The University Record, February 6, 1996
Students seek overseas study programs that help them explore their heritage, learn foreign languages
By Carlean Ponder
News and Information Services
In a shrinking world, study abroad is expanding, and the University's programs for overseas study and the number of students taking advantage of them continue to increase.
"Students still want to go to Europe," says Carol Dickerman, director of the Office of International Programs (OIP), "but there is an increasing interest among students in areas that reflect their ethnic heritage."
Now, it's quite common for students to request a location in which they have family heritage. Jamaica, Latin America, Ireland and Mexico are typical of areas where the student may feel "at home." But for those of African-American or European heritage, the cultural differences in some of these study areas can be a challenge.
"In Jamaica, Black students find themselves as part of the majority whereas white students suddenly become the minority," says Lynn Aguado, student services assistant at OIP.
The same situation could occur when students of Hispanic heritage enroll in programs in Africa or Asia. Still, it is the language programs and cultural exposure that lure students to participate in programs abroad, Aguado says.
The U-M offers overseas programs throughout the year. While most encompass the academic year or one term, there are others available for students who want to spend a shorter time or the summer months studying abroad.
The University is expanding its 45 overseas programs into less-frequented parts of the world and last year offered its first study-abroad options in Australia, China, Korea and Ghana.
While classes taught at the University of Ghana in Legon are taught in English, students also must enroll in a Twi language course. The requirement aids in culturally integrating the students at their chosen site, Aguado says.
The U-M also is participating in a program with the Council on International Educational Exchange in Vietnam, a term-long program focusing on language, culture and history. Other students are venturing to such non-traditional areas as Chile, the Czech Republic, Ecuador, Finland, Indonesia and Russia.
Becoming fluent in a foreign language is still a major impetus for students interested in studying abroad, Aguado says. The increasing need for a second language in the business world attracts students from a variety of study concentrations.

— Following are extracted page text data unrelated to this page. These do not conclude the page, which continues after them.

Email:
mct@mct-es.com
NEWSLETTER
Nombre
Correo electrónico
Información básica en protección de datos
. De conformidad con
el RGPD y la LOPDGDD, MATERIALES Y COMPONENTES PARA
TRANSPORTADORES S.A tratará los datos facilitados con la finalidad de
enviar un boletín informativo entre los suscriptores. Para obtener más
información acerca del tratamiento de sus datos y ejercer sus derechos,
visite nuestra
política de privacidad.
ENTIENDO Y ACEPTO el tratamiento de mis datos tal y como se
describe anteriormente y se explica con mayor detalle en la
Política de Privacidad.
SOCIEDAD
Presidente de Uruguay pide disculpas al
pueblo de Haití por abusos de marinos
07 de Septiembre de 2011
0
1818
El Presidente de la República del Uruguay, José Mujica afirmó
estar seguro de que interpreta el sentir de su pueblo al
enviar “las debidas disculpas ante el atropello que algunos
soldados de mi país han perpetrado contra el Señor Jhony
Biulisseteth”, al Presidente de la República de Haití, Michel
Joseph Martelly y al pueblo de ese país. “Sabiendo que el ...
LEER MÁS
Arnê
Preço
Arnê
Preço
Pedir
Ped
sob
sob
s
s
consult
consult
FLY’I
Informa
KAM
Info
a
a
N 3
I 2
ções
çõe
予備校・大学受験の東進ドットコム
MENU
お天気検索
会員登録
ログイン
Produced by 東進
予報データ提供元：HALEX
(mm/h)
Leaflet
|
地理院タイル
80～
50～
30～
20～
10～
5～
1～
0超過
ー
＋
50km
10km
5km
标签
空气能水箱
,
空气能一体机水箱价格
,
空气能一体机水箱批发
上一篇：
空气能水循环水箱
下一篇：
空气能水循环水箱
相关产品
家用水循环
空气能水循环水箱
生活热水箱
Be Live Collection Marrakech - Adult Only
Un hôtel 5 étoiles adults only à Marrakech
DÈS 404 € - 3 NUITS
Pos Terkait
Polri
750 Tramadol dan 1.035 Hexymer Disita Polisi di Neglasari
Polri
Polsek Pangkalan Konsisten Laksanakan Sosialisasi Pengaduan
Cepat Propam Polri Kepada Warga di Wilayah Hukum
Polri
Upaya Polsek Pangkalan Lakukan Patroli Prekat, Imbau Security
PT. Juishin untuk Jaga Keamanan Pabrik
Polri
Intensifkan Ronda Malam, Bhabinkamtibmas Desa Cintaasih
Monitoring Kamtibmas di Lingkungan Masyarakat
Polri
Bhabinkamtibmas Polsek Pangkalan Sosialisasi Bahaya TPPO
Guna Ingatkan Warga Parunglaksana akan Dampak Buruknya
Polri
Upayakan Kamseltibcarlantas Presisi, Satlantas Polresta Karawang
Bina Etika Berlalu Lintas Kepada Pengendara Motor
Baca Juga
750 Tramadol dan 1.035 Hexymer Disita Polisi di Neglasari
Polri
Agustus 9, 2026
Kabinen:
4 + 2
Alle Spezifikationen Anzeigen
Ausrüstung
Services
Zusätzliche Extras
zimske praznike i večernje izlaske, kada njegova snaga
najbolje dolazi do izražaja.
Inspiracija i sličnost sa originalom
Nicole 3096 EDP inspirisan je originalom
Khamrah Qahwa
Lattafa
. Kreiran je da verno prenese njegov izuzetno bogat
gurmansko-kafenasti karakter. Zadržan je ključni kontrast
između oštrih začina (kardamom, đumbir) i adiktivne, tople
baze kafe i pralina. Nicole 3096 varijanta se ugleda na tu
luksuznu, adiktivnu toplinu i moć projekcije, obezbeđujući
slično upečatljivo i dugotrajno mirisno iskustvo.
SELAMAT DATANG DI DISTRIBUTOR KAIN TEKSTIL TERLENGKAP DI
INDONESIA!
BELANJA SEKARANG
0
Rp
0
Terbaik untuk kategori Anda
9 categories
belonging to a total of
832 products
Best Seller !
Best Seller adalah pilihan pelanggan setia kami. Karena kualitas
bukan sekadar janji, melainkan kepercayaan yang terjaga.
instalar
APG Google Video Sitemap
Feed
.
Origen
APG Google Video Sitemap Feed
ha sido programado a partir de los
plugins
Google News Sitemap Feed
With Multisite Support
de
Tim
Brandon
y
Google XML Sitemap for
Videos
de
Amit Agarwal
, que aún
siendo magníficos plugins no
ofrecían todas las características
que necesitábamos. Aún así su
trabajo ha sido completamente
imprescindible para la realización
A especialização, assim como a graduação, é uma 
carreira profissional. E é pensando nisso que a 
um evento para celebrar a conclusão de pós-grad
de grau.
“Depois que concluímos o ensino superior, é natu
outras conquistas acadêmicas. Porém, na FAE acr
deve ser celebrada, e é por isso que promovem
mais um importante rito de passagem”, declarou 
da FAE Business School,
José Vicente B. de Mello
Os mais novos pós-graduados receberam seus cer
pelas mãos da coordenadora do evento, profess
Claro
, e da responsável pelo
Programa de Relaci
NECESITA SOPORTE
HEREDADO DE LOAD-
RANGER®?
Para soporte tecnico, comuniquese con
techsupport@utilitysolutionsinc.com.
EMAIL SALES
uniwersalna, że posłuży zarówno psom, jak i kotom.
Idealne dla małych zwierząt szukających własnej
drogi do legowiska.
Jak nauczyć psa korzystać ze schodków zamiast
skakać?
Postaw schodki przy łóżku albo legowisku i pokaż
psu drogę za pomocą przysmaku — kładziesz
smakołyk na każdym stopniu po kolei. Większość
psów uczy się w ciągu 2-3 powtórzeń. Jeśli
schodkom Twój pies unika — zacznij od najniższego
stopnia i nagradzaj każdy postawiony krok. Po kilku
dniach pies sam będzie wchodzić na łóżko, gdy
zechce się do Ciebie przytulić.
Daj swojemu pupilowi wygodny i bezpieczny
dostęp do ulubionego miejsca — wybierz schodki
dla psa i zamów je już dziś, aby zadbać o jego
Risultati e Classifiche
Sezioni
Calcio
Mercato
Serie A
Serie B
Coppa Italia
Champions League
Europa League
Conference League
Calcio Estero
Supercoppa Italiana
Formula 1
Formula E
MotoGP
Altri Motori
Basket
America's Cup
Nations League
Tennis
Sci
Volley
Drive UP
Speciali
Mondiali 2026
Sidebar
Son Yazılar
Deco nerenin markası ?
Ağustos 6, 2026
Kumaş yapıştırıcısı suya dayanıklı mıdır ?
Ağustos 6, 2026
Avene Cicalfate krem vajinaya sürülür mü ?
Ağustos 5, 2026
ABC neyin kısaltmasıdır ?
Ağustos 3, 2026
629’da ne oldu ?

One student who recently came to the University from Japan attended a program in Finland so he could learn Finnish. The student's host family in Ann Arbor included a grandmother who only spoke Finnish. To learn how to converse with her, the student applied for study in Finland.
The U-M permits students to complete language requirements through selected programs such as the summer session in St. Malo, France. This year, nearly 400 of the 16,000 students enrolled in LS&A will be participating in study programs overseas through OIP, and a like number will be doing so through programs directed by other schools in the University.
"Before, people wanted to finish their education with European style," Aguado says. "Now, going abroad is more of a starting point than a finishing point."